Retype every item below word for word, leaving the pictures out of your answer.

→ Measuring device readout data

..............................

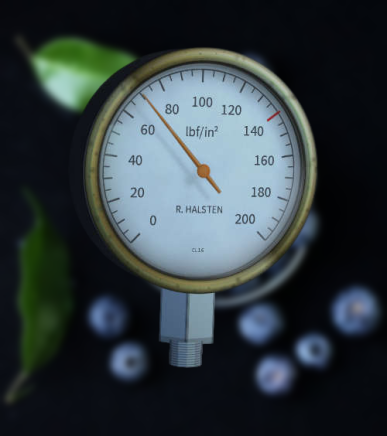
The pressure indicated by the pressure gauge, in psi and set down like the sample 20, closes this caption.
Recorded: 70
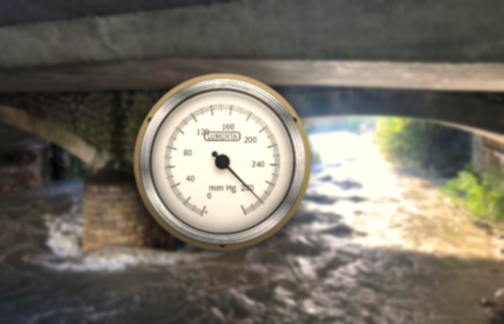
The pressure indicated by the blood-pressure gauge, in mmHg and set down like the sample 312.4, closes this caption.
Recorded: 280
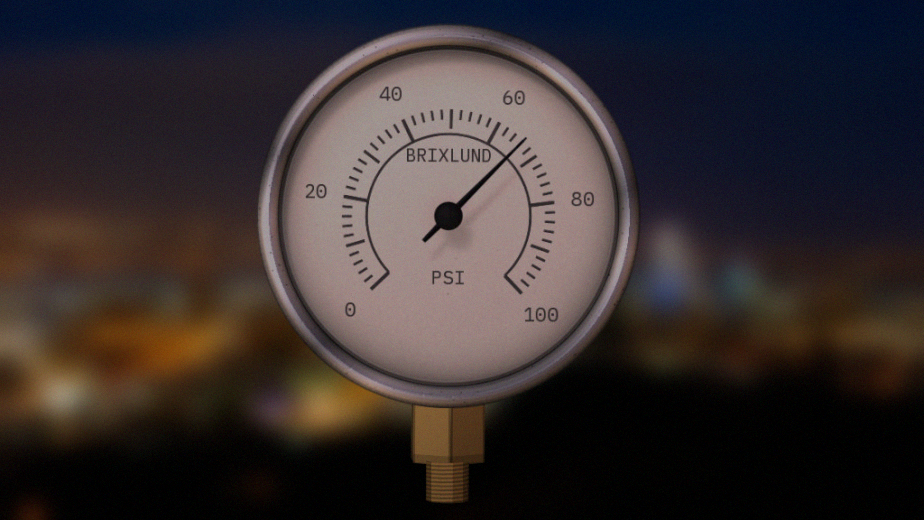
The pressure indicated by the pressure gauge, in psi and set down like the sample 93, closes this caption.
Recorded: 66
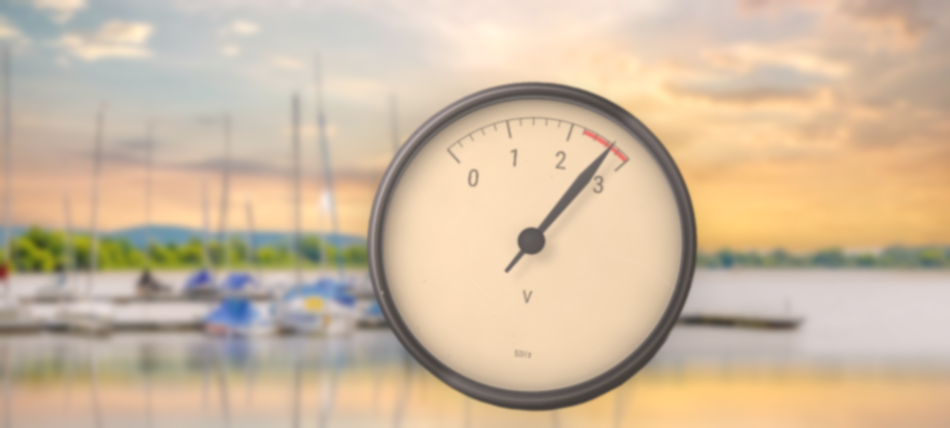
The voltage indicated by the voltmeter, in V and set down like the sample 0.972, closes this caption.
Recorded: 2.7
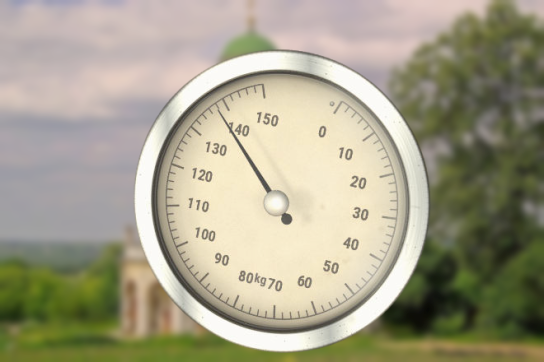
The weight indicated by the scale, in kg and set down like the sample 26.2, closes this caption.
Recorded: 138
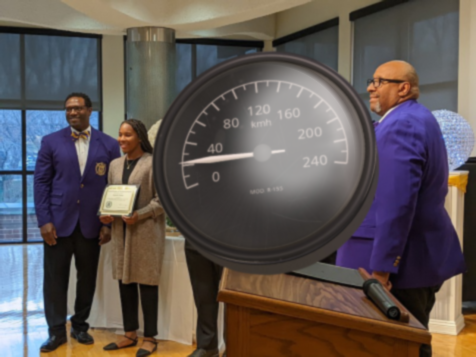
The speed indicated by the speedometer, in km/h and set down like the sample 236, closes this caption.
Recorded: 20
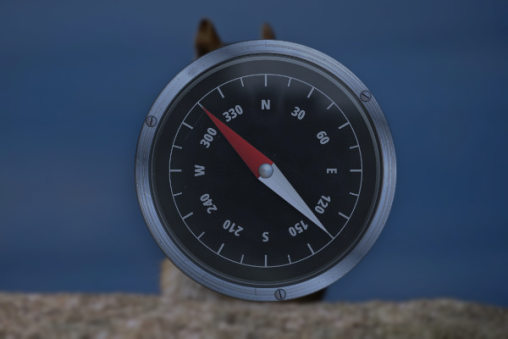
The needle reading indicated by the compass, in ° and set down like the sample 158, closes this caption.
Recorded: 315
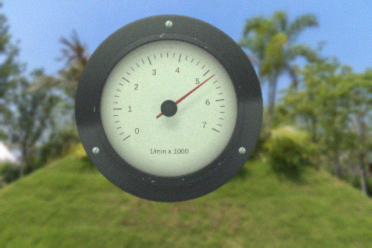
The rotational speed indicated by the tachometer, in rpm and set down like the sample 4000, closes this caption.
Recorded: 5200
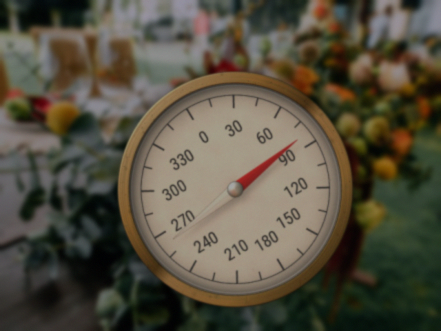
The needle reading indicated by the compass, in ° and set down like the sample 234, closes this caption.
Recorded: 82.5
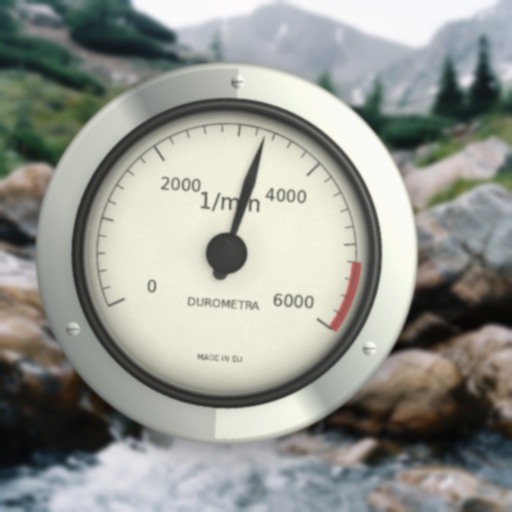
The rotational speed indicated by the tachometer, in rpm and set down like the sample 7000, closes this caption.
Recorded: 3300
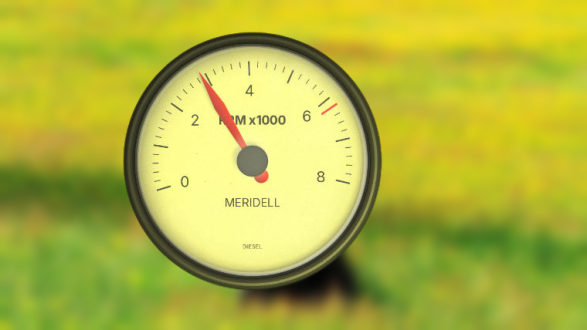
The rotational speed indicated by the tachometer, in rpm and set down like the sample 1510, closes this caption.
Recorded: 2900
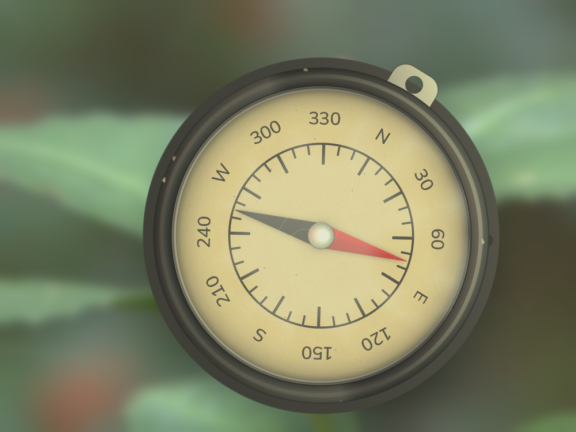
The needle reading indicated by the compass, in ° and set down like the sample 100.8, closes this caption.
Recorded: 75
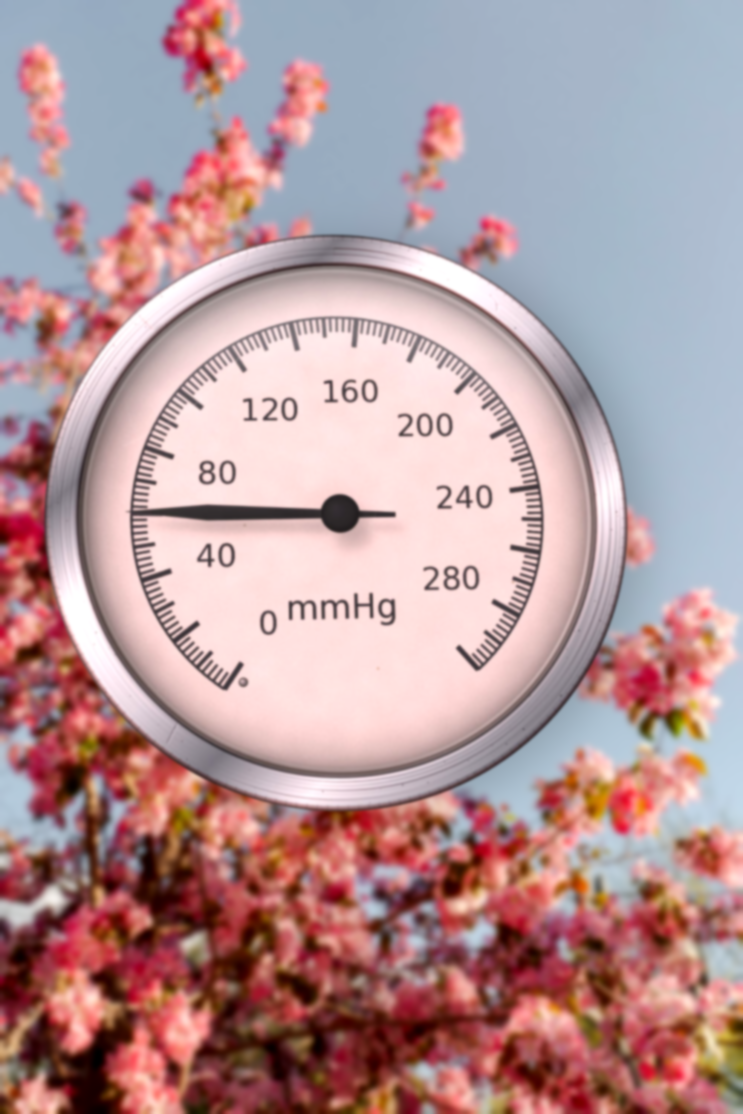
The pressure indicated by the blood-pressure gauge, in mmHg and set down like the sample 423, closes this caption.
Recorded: 60
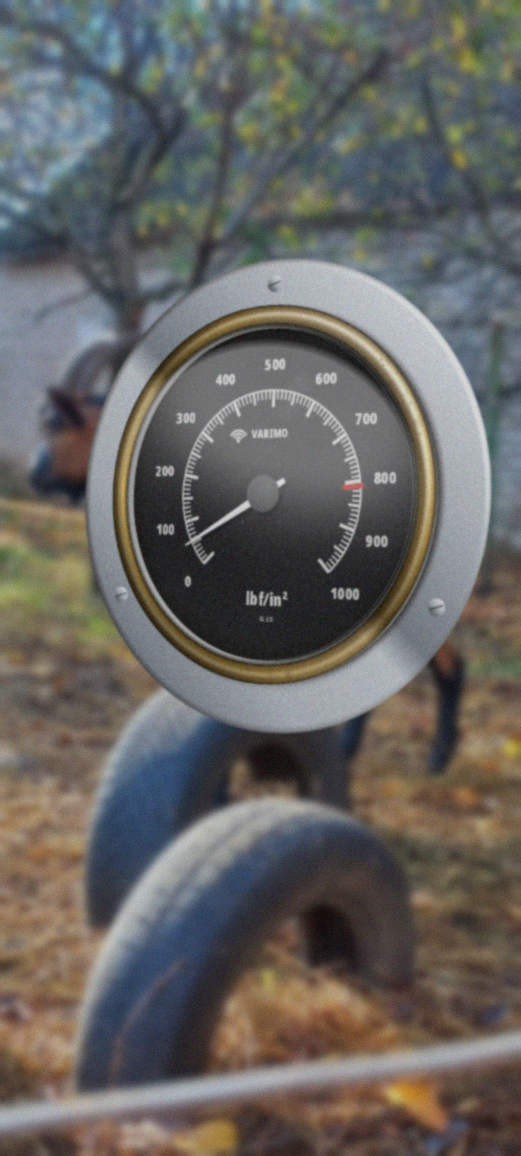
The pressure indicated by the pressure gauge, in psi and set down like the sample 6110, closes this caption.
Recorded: 50
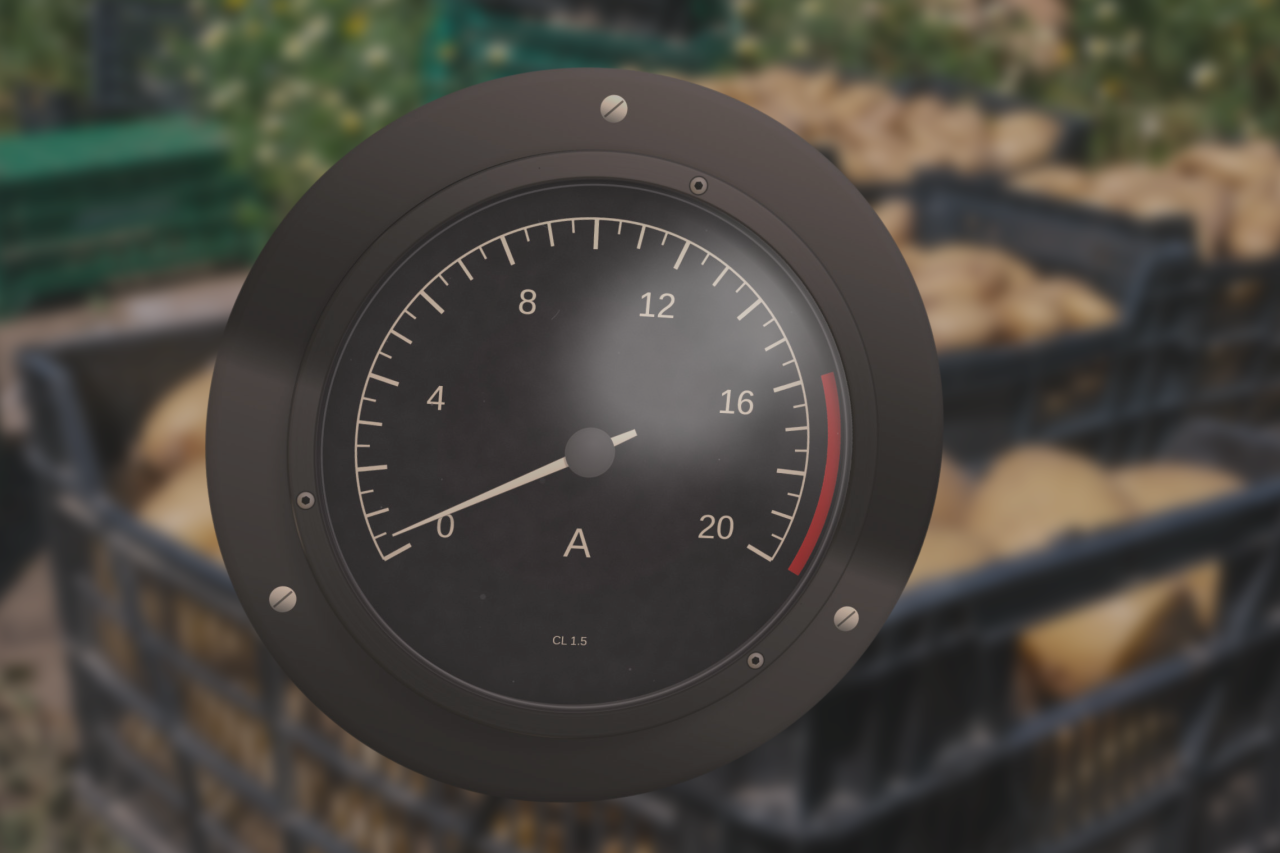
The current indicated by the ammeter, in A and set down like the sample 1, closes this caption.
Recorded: 0.5
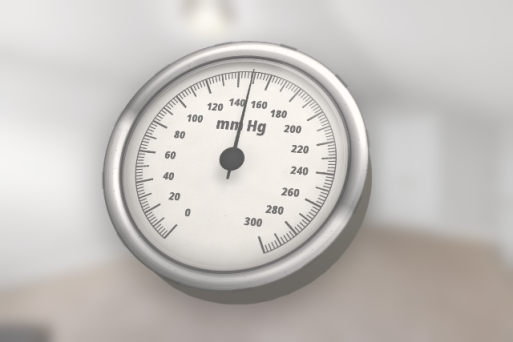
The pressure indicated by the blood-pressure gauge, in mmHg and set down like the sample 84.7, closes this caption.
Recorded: 150
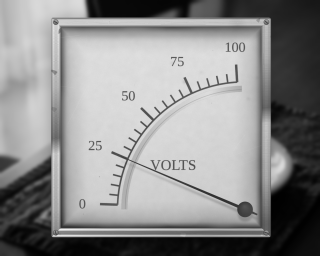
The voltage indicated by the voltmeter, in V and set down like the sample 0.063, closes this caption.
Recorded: 25
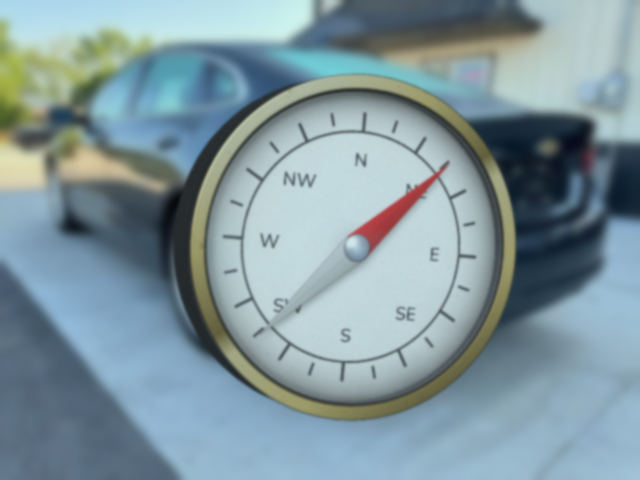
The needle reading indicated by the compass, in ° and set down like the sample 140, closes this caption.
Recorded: 45
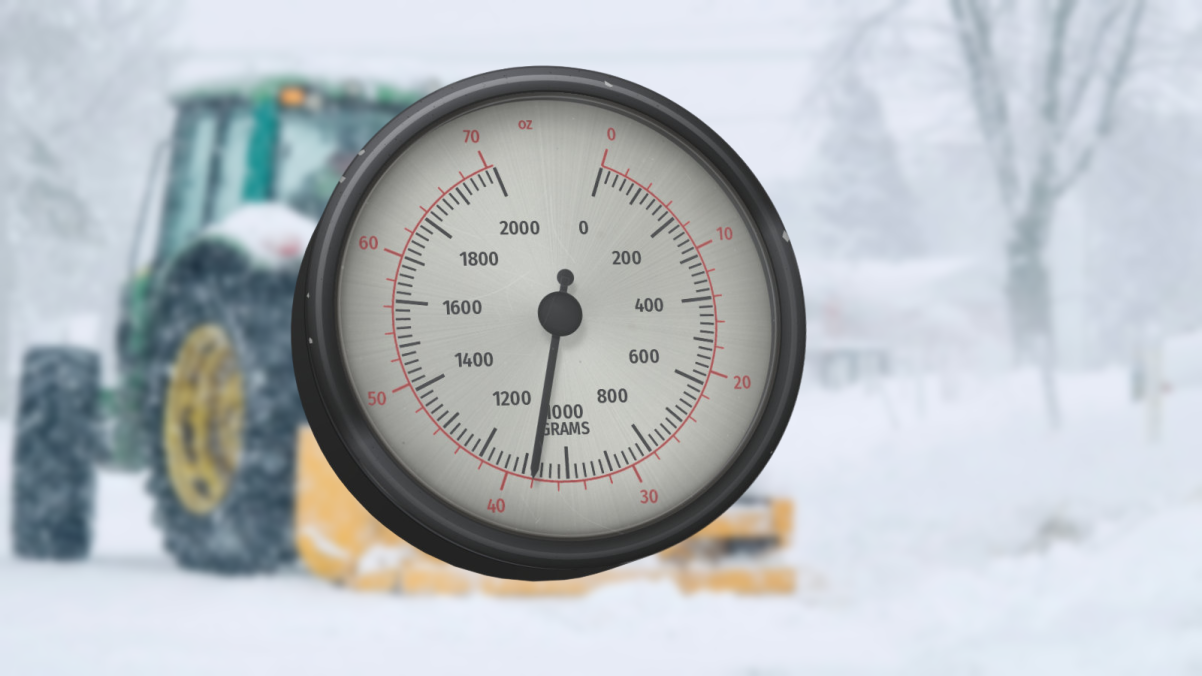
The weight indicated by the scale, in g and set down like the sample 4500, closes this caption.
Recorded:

..............................

→ RESPONSE BOX
The pressure indicated by the pressure gauge, in psi and set down like the sample 20, closes this caption.
Recorded: 70
The pressure indicated by the blood-pressure gauge, in mmHg and set down like the sample 312.4, closes this caption.
Recorded: 280
The pressure indicated by the pressure gauge, in psi and set down like the sample 93, closes this caption.
Recorded: 66
The voltage indicated by the voltmeter, in V and set down like the sample 0.972, closes this caption.
Recorded: 2.7
The weight indicated by the scale, in kg and set down like the sample 26.2, closes this caption.
Recorded: 138
The speed indicated by the speedometer, in km/h and set down like the sample 236, closes this caption.
Recorded: 20
The needle reading indicated by the compass, in ° and set down like the sample 158, closes this caption.
Recorded: 315
The rotational speed indicated by the tachometer, in rpm and set down like the sample 4000, closes this caption.
Recorded: 5200
The needle reading indicated by the compass, in ° and set down like the sample 234, closes this caption.
Recorded: 82.5
The rotational speed indicated by the tachometer, in rpm and set down like the sample 7000, closes this caption.
Recorded: 3300
The rotational speed indicated by the tachometer, in rpm and set down like the sample 1510, closes this caption.
Recorded: 2900
The needle reading indicated by the compass, in ° and set down like the sample 100.8, closes this caption.
Recorded: 75
The pressure indicated by the blood-pressure gauge, in mmHg and set down like the sample 423, closes this caption.
Recorded: 60
The pressure indicated by the pressure gauge, in psi and set down like the sample 6110, closes this caption.
Recorded: 50
The current indicated by the ammeter, in A and set down like the sample 1, closes this caption.
Recorded: 0.5
The pressure indicated by the blood-pressure gauge, in mmHg and set down like the sample 84.7, closes this caption.
Recorded: 150
The voltage indicated by the voltmeter, in V and set down like the sample 0.063, closes this caption.
Recorded: 25
The needle reading indicated by the compass, in ° and set down like the sample 140, closes this caption.
Recorded: 45
The weight indicated by the scale, in g and set down like the sample 4500, closes this caption.
Recorded:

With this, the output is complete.